Plus personne ne s'oppose «en théorie» à la transformation digitale de l'entreprise. On peut la penser souhaitable, inévitable, inéluctable; on peut la redouter ou l'espérer; il n'est en revanche plus possible de la penser «évitable». Et pourtant, un sondage réalisé par Opinion Way pour le compte de l'Innovation Factory semble démontrer le contraire: 66% des dirigeants ne pensent pas souhaitable de sensibiliser leurs cadres aux outils digitaux et à leur potentiel. «Inconscience», «optimisme», peur du changement ou «cécité», j'ai beaucoup hésité sur l'interprétation à donner à ce chiffre et conclu que ces différentes raisons se combinaient sans doute.

La transformation digitale des entreprises n'est donc pas un long fleuve tranquille, tandis que les usages numériques des consommateurs poussés, stimulés par celui des «digitale natives», progressent de façon exponentielle et naturelle. Cette divergence explique pour une bonne part le «retard numérique de la France», cinquième puissance économique mondiale mais seulement... vingt-deuxième économie numérique. Cela signifie sans doute que d'autres nations ont su collectivement trouver les accélérateurs et réduire les freins au changement.

Tous les agents politiques et économiques sont aujourd'hui convaincus (et c'est un grand progrès!) du cap, mais ils hésitent encore sur les moyens à mobiliser et sur le rythme des changements à accomplir. Je n'ai pas la prétention de définir dans le cadre de cette tribune le modus operandi d'une digitalisation réussie. Mais un mot résume certaines de mes convictions, instruites par quinze années d'observation des avancées, reculs et stagnations. Ce mot est «POP»: people, organisation, persévérance.

P comme people. Pour «faire du digital», il faut une bonne combinaison entre stratèges, managers et experts. Comme au rugby, une équipe ne peut être composée seulement de «gros», de «grands» ou de «petits». Les stratèges voient le changement, le modélisent et donnent le tempo. Quant aux managers intermédiaires, ils sont les agents de la transformation au quotidien, de la conduite des hommes et des femmes qui l'initieront et de l'évangélisation des équipes homologues. Enfin, aux experts la fonction d'innovation, de rupture et de conceptualisation des outils; produire du digital «sans expert du digital» - comme le souhaitait le patron marketing d'une grande maison de disques - est selon moi comme cuisiner une sauce sans épices.
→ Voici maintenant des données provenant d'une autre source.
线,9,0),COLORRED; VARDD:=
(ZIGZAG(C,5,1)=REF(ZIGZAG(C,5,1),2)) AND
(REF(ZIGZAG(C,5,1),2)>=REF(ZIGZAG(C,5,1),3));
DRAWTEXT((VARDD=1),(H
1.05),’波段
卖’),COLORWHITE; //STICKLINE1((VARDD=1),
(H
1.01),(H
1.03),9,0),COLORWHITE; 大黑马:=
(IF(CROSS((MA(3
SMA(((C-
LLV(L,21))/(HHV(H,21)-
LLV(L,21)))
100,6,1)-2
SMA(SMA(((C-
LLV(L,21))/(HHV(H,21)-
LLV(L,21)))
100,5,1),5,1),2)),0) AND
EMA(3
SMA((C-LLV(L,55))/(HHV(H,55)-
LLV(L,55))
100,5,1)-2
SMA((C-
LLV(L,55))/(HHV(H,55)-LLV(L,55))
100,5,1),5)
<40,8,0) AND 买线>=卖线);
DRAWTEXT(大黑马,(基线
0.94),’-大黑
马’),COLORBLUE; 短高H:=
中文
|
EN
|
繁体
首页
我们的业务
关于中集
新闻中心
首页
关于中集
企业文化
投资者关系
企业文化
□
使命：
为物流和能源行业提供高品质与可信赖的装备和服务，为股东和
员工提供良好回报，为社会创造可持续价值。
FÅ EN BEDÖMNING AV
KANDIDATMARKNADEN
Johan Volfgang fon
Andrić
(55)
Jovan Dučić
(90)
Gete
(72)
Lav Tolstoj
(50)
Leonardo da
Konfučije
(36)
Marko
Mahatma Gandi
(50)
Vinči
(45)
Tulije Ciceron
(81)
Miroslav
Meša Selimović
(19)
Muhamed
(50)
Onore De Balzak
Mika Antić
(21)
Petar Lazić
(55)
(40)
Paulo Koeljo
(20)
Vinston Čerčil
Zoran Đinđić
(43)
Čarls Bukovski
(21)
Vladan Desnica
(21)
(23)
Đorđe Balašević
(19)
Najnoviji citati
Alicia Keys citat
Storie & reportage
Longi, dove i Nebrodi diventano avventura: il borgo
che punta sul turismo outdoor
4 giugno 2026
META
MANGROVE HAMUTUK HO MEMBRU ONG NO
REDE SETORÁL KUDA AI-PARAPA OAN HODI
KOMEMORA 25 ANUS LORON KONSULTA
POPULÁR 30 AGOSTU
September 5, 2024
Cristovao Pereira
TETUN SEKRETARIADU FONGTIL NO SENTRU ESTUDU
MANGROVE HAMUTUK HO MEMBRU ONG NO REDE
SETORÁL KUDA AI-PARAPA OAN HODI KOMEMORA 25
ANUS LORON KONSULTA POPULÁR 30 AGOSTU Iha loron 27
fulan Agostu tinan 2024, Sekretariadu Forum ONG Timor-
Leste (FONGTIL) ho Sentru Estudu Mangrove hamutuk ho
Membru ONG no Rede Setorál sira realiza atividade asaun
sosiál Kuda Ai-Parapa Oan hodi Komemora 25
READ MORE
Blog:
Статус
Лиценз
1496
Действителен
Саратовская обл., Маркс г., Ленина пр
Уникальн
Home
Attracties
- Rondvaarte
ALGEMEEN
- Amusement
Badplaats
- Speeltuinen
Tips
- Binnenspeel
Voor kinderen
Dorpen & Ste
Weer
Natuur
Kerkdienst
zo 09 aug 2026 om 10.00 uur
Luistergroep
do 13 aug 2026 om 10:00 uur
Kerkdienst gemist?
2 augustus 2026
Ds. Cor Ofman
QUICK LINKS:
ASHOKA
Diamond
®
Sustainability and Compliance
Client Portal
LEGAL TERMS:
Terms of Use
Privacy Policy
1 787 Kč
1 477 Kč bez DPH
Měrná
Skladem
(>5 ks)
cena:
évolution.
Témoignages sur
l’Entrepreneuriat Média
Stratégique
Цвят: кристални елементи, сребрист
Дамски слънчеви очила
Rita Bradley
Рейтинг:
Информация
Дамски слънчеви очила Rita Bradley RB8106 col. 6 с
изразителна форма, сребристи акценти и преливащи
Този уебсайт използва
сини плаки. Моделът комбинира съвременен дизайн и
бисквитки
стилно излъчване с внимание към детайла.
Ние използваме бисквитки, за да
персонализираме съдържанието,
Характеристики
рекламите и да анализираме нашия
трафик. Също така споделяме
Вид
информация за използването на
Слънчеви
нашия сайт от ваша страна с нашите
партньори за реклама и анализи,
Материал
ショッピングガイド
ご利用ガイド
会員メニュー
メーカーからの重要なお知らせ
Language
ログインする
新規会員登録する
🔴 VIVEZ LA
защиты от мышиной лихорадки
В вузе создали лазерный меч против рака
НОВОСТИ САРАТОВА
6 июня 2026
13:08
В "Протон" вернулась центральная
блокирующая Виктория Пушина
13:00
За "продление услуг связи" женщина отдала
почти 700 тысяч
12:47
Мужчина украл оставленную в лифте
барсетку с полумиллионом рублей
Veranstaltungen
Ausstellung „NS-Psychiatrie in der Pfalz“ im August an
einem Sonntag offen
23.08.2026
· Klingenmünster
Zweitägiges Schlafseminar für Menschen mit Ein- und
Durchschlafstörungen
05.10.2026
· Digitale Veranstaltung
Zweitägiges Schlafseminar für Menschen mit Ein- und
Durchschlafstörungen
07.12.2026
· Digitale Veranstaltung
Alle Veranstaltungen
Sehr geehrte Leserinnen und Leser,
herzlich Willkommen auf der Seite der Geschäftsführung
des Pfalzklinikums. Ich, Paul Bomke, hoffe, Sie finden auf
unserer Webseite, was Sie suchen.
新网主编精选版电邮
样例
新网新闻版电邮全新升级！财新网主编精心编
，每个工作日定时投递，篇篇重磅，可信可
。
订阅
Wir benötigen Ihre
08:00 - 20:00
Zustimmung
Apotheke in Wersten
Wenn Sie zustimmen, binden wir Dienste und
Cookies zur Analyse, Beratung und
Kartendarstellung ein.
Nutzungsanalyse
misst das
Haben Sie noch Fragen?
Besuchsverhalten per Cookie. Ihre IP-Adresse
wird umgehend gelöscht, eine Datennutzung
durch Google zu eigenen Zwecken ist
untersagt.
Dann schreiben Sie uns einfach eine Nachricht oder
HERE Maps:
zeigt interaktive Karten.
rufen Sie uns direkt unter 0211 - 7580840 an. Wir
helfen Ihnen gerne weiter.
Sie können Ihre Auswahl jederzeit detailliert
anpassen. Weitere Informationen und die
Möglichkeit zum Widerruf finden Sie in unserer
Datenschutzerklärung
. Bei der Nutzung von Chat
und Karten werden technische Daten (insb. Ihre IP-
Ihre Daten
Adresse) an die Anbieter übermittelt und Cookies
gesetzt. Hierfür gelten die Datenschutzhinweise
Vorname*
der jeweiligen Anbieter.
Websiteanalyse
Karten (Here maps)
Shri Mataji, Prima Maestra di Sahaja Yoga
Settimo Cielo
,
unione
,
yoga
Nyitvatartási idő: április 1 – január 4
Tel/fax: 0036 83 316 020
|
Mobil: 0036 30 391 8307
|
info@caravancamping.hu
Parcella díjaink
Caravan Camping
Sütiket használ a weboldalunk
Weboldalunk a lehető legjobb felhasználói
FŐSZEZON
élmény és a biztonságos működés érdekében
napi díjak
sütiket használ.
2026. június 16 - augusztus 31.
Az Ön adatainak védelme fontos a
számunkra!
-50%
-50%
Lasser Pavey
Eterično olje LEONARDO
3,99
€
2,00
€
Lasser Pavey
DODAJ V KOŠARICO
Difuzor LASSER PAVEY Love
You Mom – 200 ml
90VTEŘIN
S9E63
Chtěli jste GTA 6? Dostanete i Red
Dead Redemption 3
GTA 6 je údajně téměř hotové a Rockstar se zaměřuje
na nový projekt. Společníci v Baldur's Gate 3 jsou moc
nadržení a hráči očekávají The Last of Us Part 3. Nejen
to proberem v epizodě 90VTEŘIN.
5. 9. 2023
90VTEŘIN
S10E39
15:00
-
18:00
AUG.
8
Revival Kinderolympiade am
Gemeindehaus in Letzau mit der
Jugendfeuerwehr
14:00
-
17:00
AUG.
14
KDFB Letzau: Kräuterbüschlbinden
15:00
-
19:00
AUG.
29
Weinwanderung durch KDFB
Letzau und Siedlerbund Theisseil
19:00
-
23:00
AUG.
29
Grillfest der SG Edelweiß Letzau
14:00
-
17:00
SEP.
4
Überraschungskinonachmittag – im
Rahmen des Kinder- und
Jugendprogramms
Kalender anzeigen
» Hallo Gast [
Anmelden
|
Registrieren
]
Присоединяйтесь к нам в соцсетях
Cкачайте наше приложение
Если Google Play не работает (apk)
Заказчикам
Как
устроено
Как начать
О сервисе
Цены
O comme organisation. Il n'y pas pour «faire du digital» d'organisation «idéale» et parfaite qui s'imposerait en tout temps et pour toutes les entreprises. Il y a en revanche des principes d'organisation qui, par leur application durable et modérée, permettent au digital de monter en puissance sans abîmer les autres directions ni s'attirer leurs foudres. J'ai trop connu depuis le début des années 2000 dans les médias et le commerce ces violents coups de volant qui isolent le Web en le séparant de toutes les autres activités avant de le dissoudre au sein de l'organisation sans lui permettre d'assurer ses prérogatives. Sauf moments particuliers - la SNCF par exemple eu raison de filialiser en 2002 Voyages-sncf.com -, les positions extrêmes sont à proscrire, le pire est encore de passer sans coup férir d'une position à une autre.

P comme persévérance. Pour «digitaliser» une organisation, a fortiori quand celle-ci est grande, il faut de la persévérance, de l'opiniâtreté, de la résilience... Il est nécessaire de «connaître» mais aussi de «faire connaître», d'évangéliser. Ce qui suppose du temps, des moyens et de la patience. De même, on ne forme pas un étudiant au digital en un jour et les formations les plus valables seront - qu'elles soient gratuites ou payantes, diplômantes ou non - celles qui prévoient un cursus long, polyvalent et global.

En somme, la digitalisation est comme un liquide qui se répand à l'intérieur d'un organisme: il ne le purifie pas, il l'alimente; tantôt le liquide s'accumule, prend forme et se concentre là où il est le plus nécessaire, tantôt, il nourrit les organes fonctionnels. Et c'est la tête - celle de l'Etat ou de l'entreprise - qui dirige la manœuvre tout en «écoutant les reins et les cœurs» pour que le mouvement soit collectif, partagé et le plus rythmé possible!